- Uwang Ahadas in 2017

Background information
- Born: February 15, 1945
- Origin: Lamitan, Basilan, Philippines
- Died: October 29, 2022 (aged 77)
- Genres: Folk
- Instruments: abbang; agung; kwintangan;
- Awards: Gawad sa Manlilikha ng Bayan

= Uwang Ahadas =

Filipino folk musician (1945–2022)

Uwang Ahadas (February 15, 1945 – October 29, 2022) was a Filipino folk musician of the Yakan people who was a recipient of the National Living Treasures Award.

==Background==
Uwang Ahadas was born on February 15, 1945.
He went near blind when he was five years old. People in his community believed that this was due to retribution of nature spirits which lived in Bohe Libaken, a creek where Ahadas frequently bathed. Ahadas along with his sibling musicians were taught how to play Yakan traditional instruments as children. He first learned how to play the gabbang, a wooden bamboo instrument similar to the xylophone then learned how to play the agung an instrument traditionally played by Yakan men.

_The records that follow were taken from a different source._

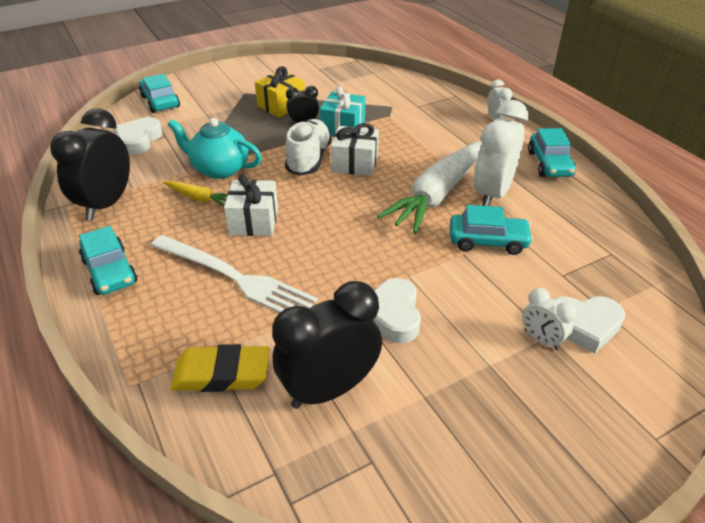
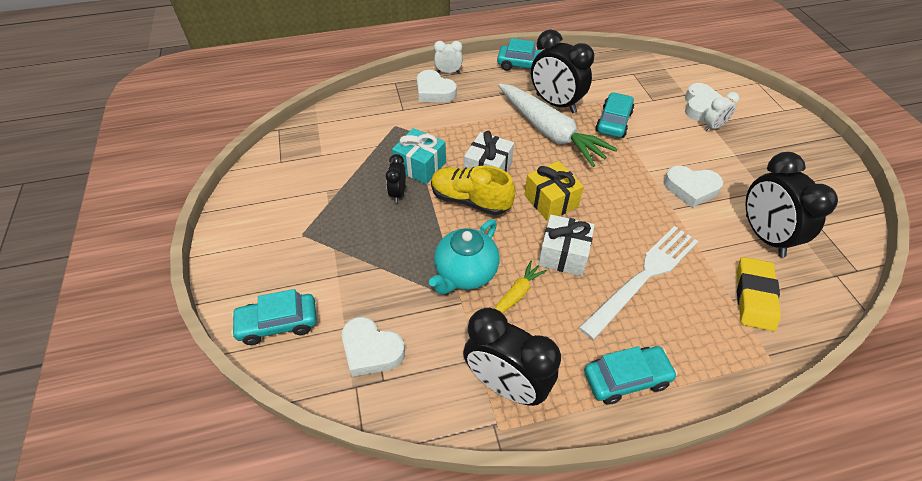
camera: 75 degrees left, 10 degrees up
(281, 106) = (352, 205): yellow gift -> yellow gift (551, 201)
(309, 159) = (470, 200): white shoe -> yellow shoe
(457, 117) = (434, 91): none -> white heart
(492, 194) = (555, 104): white clock -> black clock

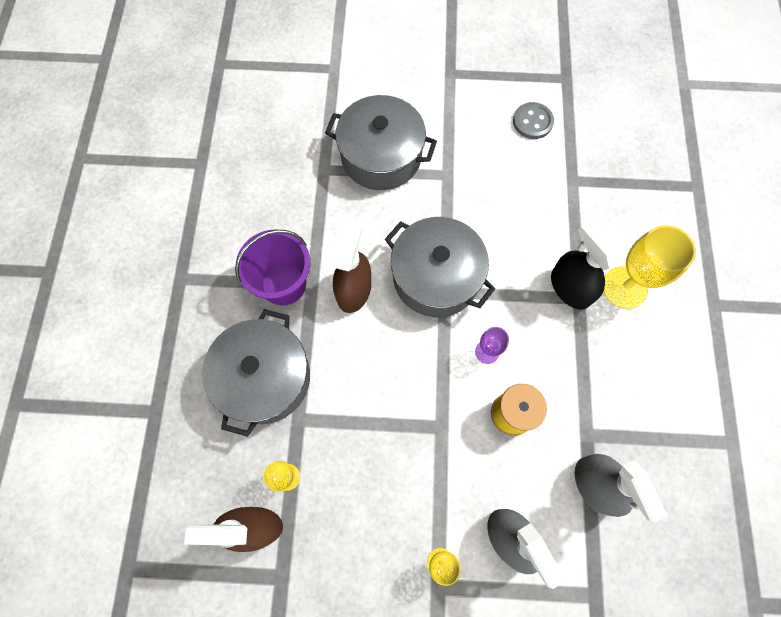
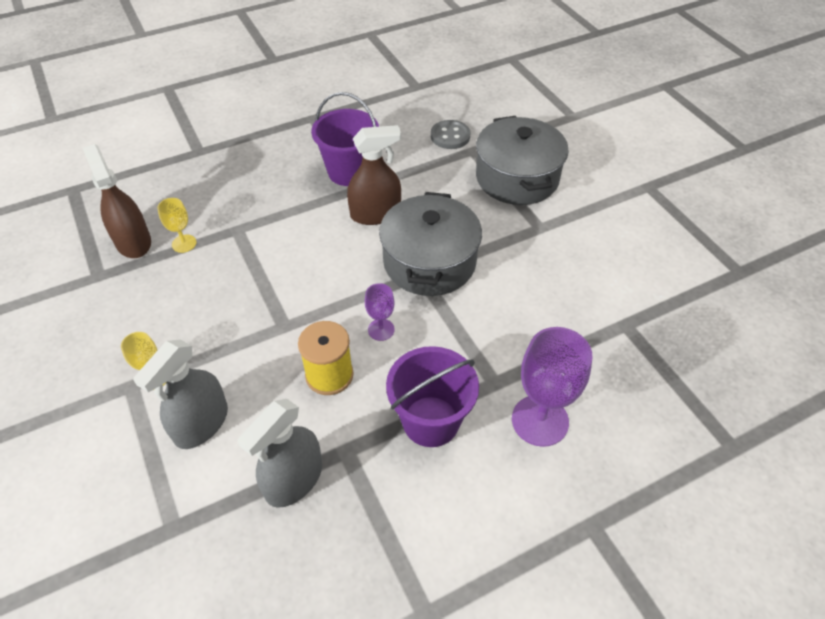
camera: 60 degrees right, 20 degrees down
(264, 378) = (260, 195): grey pot -> none
(532, 122) = (660, 265): grey button -> grey button (450, 136)
(570, 288) = (500, 370): black spray bottle -> none
(590, 361) = (431, 421): none -> purple bucket
(624, 287) = (540, 420): yellow goblet -> purple goblet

By age 20, Ahadas had already mastered the kwintangan which is considered as the most important Yakan musical instrument despite the instrument being traditionally reserved for women. He could also play the tuntungan.

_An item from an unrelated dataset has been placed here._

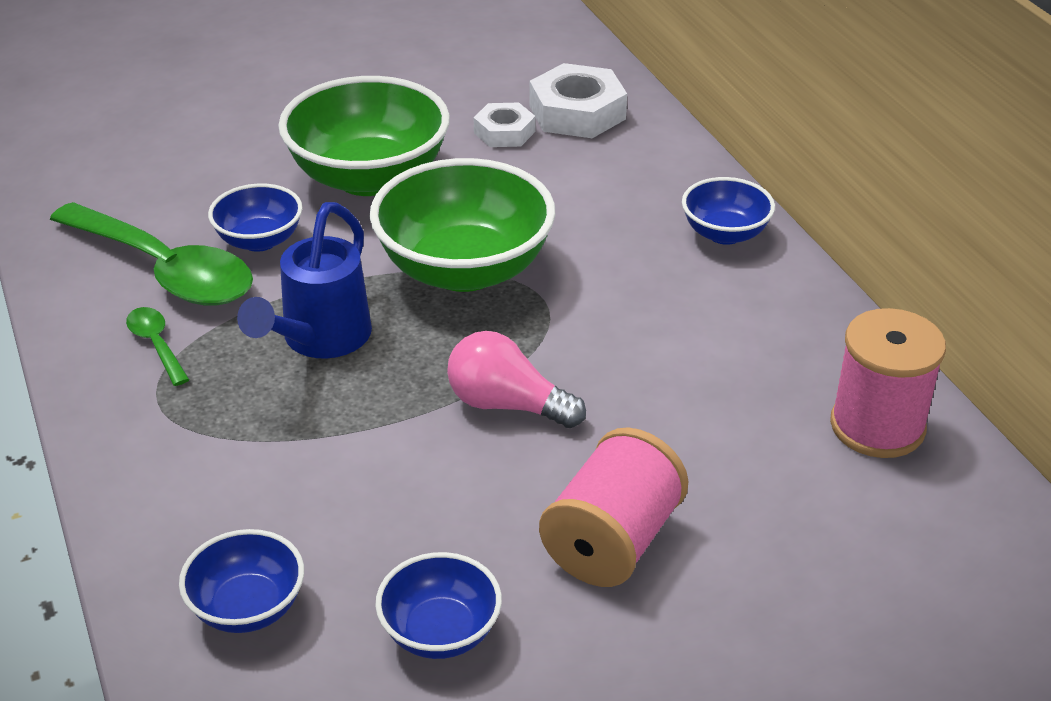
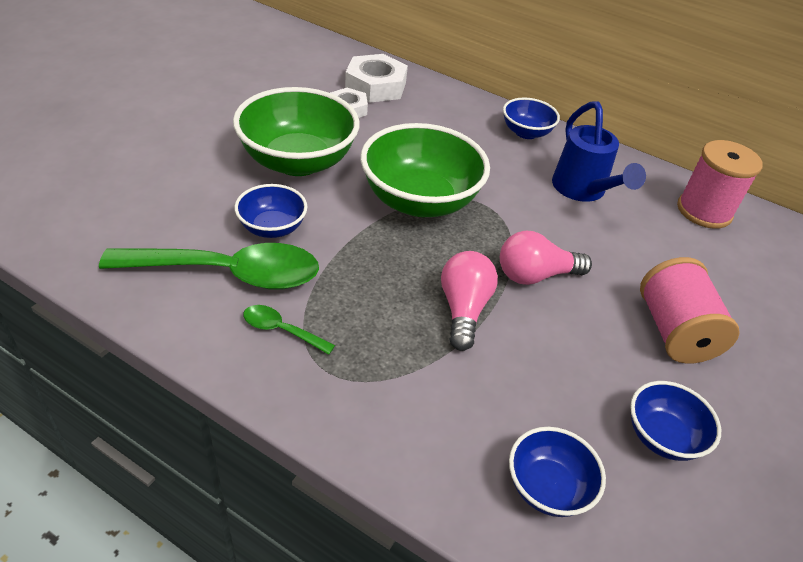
camera: 40 degrees left, 5 degrees up
(319, 341) = (386, 281): blue watering can -> blue watering can (583, 191)
(371, 404) = (463, 309): none -> pink light bulb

Ahadas taught his children how to play Yakan traditional instruments, including Darna who would later become a teacher of these traditions herself. Ahadas went on to promote these traditions outside his native town of Lamitan, Basilan.

Ahadas was recognized as a National Living Treasure by the National Commission for Culture and the Arts in the year 2000. He died on October 29, 2022, at the age of 77.